◆ **THE EXERCISE**:
Set down word for word the part of the material that opens with the line containing "text 3 When" and closes with the line containing "text 4 Now when", including both of those lines.

* Begin INFORMATION SUPPLIED *

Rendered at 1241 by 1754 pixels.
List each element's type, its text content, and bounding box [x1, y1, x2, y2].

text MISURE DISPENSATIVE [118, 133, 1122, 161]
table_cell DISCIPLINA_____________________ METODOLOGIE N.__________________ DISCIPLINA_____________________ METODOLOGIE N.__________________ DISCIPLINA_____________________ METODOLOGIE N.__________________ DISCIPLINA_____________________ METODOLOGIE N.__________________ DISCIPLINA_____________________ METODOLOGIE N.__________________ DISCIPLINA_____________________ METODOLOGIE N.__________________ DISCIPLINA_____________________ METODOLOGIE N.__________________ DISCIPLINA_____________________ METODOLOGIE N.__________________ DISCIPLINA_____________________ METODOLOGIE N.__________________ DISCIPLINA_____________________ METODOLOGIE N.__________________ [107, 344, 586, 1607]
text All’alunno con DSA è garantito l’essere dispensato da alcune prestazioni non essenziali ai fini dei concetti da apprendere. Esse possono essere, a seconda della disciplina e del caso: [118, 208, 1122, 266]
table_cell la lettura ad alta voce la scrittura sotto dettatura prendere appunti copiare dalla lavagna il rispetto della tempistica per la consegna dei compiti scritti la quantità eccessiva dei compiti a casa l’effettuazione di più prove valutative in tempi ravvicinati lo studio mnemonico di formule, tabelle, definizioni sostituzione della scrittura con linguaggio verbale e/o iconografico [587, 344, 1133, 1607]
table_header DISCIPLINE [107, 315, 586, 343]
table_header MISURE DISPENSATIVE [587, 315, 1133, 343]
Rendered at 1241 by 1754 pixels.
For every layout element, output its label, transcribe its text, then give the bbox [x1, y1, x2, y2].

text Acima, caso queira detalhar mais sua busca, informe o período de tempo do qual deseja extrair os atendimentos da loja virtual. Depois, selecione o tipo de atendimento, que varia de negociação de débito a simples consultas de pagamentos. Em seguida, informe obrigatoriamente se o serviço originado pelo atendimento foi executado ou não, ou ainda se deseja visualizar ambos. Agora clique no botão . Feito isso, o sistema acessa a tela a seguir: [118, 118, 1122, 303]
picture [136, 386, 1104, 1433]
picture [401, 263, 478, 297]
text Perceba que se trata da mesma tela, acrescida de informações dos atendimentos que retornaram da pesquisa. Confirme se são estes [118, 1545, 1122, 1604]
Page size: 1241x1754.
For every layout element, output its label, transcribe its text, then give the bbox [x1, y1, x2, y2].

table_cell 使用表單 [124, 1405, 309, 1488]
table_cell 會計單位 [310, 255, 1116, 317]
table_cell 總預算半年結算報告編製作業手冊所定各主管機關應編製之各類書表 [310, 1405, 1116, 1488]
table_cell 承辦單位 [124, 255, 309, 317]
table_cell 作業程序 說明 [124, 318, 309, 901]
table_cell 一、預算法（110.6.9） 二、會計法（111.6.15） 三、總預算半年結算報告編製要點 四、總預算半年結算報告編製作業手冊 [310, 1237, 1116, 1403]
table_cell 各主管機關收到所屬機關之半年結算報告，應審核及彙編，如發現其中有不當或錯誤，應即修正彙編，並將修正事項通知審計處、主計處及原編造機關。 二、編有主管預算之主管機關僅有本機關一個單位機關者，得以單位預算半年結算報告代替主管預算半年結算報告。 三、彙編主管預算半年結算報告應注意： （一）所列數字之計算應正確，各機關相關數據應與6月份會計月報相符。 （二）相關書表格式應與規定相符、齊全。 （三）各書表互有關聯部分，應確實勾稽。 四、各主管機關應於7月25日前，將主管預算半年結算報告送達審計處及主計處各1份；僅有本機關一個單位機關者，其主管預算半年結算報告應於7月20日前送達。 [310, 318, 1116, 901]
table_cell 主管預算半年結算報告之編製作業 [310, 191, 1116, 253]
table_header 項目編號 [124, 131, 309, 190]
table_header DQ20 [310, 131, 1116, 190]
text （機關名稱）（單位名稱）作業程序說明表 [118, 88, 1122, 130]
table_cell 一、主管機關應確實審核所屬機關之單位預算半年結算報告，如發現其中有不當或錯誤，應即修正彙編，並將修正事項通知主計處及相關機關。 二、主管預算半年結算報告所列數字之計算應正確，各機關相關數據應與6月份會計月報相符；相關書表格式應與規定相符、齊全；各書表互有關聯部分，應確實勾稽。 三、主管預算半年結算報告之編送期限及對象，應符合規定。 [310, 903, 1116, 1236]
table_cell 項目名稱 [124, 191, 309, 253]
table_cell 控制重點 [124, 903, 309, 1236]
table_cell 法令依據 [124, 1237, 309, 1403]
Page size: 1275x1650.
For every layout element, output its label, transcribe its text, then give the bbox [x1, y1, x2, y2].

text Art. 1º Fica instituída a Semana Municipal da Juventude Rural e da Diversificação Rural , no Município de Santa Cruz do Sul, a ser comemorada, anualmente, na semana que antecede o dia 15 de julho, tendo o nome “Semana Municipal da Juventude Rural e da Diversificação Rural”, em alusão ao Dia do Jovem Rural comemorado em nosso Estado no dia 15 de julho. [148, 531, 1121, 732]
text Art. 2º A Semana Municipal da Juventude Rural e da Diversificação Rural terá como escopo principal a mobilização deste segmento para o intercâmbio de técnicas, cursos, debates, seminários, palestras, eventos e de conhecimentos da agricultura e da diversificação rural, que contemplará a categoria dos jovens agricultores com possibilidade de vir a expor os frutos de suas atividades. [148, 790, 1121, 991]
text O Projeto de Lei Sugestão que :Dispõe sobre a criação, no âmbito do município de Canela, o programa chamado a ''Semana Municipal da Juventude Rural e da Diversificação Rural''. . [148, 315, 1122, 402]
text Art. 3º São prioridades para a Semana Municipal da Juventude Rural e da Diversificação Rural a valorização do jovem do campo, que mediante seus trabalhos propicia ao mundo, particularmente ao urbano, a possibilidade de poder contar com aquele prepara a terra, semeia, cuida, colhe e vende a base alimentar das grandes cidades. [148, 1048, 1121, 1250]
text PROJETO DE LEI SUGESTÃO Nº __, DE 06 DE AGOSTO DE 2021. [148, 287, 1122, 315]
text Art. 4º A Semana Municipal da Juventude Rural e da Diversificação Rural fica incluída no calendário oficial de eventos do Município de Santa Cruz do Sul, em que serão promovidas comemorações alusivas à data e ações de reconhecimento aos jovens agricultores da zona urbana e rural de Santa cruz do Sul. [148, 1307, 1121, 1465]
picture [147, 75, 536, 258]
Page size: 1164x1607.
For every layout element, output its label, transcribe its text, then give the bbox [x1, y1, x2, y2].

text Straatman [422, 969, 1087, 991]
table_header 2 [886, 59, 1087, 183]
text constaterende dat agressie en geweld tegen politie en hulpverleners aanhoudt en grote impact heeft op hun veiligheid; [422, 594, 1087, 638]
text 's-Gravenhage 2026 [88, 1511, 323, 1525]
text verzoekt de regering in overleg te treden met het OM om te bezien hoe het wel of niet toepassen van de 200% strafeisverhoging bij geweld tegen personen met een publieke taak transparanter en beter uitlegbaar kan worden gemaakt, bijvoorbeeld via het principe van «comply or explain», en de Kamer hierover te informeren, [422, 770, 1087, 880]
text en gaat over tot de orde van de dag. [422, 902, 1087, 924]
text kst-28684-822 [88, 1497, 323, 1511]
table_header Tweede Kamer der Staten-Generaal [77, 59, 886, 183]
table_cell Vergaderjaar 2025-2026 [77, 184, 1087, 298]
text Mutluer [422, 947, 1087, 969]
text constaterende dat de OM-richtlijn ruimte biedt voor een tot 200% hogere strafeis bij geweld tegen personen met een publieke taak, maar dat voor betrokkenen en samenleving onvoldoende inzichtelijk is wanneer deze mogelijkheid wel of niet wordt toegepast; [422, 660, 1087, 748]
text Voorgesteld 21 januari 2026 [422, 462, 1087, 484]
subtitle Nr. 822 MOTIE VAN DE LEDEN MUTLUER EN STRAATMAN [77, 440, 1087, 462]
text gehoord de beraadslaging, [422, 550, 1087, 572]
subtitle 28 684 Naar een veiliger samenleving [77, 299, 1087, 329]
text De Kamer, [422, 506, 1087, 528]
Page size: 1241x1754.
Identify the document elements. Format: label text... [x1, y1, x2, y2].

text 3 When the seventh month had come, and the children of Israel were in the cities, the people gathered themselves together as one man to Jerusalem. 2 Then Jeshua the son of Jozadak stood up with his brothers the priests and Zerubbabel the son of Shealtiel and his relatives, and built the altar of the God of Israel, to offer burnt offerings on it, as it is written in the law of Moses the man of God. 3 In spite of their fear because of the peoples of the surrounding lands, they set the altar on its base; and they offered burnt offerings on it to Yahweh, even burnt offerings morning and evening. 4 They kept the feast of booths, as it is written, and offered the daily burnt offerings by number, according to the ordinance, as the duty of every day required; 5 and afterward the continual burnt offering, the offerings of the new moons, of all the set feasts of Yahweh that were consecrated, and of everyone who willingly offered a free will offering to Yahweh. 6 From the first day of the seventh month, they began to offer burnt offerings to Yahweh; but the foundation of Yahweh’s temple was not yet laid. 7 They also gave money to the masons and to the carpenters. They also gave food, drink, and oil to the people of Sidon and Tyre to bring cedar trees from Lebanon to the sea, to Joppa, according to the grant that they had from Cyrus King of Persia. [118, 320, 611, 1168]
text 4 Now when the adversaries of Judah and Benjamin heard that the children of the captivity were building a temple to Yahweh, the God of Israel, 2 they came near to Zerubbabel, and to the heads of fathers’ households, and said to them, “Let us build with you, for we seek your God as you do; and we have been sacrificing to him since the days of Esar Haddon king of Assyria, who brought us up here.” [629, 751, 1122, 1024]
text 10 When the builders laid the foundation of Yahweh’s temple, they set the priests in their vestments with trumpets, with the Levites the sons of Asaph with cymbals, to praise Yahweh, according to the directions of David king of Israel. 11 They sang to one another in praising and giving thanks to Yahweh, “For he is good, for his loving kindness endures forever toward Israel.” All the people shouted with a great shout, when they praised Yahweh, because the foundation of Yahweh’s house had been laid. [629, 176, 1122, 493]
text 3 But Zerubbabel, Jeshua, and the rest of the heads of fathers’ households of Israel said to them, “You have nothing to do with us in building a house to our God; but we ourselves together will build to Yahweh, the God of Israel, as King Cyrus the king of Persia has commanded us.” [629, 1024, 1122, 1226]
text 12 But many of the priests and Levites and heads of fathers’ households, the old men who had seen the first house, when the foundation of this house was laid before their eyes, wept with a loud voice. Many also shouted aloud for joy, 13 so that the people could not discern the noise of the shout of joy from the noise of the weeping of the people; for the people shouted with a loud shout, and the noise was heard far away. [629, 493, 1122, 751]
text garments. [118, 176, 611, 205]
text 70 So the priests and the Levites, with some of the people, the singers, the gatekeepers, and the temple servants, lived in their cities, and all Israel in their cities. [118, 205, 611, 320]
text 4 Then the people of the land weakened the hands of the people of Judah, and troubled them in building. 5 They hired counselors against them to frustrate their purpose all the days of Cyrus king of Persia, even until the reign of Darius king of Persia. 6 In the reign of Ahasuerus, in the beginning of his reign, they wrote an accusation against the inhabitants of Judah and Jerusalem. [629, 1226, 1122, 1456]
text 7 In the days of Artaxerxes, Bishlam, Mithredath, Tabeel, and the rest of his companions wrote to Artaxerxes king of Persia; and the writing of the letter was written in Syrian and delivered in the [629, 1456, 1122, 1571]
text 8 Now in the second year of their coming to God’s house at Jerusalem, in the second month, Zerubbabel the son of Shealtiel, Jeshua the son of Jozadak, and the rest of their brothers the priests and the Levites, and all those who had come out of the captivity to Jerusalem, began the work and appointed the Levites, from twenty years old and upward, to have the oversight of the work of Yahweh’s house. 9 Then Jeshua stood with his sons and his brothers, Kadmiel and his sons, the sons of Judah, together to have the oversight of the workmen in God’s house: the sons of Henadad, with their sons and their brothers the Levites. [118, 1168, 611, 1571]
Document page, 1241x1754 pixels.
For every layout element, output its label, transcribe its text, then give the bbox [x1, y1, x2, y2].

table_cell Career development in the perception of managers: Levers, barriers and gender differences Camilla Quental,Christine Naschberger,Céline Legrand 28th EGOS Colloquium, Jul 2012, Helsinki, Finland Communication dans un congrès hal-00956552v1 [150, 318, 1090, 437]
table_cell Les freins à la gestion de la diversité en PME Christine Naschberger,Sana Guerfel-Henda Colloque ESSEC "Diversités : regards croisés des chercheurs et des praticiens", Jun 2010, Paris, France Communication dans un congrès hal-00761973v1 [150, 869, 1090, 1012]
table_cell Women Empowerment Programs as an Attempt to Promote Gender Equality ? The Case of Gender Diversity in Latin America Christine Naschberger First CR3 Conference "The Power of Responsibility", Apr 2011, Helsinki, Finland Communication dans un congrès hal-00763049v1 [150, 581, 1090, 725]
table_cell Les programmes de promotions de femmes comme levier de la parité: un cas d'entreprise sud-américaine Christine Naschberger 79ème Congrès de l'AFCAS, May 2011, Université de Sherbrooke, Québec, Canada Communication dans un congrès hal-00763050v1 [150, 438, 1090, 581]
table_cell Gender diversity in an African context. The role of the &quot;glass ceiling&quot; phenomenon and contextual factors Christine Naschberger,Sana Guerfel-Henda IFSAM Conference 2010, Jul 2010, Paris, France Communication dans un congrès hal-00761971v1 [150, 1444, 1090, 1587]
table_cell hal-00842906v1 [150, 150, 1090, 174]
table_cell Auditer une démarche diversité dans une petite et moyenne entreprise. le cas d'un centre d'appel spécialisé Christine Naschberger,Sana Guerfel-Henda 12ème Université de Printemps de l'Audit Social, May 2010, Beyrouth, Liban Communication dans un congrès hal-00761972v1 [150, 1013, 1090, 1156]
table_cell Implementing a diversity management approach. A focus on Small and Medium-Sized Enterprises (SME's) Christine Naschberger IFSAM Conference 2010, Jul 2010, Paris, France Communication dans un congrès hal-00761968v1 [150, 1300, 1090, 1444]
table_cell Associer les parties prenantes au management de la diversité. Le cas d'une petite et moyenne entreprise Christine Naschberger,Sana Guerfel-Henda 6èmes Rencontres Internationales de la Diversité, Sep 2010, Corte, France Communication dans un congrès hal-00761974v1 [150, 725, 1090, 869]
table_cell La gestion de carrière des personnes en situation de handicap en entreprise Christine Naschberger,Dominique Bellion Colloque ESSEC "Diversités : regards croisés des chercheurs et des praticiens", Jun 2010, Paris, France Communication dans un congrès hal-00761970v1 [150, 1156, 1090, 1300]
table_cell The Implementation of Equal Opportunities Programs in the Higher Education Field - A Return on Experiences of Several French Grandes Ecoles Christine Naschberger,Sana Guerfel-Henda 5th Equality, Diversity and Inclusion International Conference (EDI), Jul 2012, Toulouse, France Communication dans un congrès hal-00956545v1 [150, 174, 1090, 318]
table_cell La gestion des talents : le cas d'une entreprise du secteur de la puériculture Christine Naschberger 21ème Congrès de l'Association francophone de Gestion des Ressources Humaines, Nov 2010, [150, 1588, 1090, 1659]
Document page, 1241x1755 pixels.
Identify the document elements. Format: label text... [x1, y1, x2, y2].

* End INFORMATION SUPPLIED *

◆ **WRITTEN ANSWER**:
text 3 When the seventh month had come, and the children of Israel were in the cities, the people gathered themselves together as one man to Jerusalem. 2 Then Jeshua the son of Jozadak stood up with his brothers the priests and Zerubbabel the son of Shealtiel and his relatives, and built the altar of the God of Israel, to offer burnt offerings on it, as it is written in the law of Moses the man of God. 3 In spite of their fear because of the peoples of the surrounding lands, they set the altar on its base; and they offered burnt offerings on it to Yahweh, even burnt offerings morning and evening. 4 They kept the feast of booths, as it is written, and offered the daily burnt offerings by number, according to the ordinance, as the duty of every day required; 5 and afterward the continual burnt offering, the offerings of the new moons, of all the set feasts of Yahweh that were consecrated, and of everyone who willingly offered a free will offering to Yahweh. 6 From the first day of the seventh month, they began to offer burnt offerings to Yahweh; but the foundation of Yahweh’s temple was not yet laid. 7 They also gave money to the masons and to the carpenters. They also gave food, drink, and oil to the people of Sidon and Tyre to bring cedar trees from Lebanon to the sea, to Joppa, according to the grant that they had from Cyrus King of Persia. [118, 320, 611, 1168]
text 4 Now when the adversaries of Judah and Benjamin heard that the children of the captivity were building a temple to Yahweh, the God of Israel, 2 they came near to Zerubbabel, and to the heads of fathers’ households, and said to them, “Let us build with you, for we seek your God as you do; and we have been sacrificing to him since the days of Esar Haddon king of Assyria, who brought us up here.” [629, 751, 1122, 1024]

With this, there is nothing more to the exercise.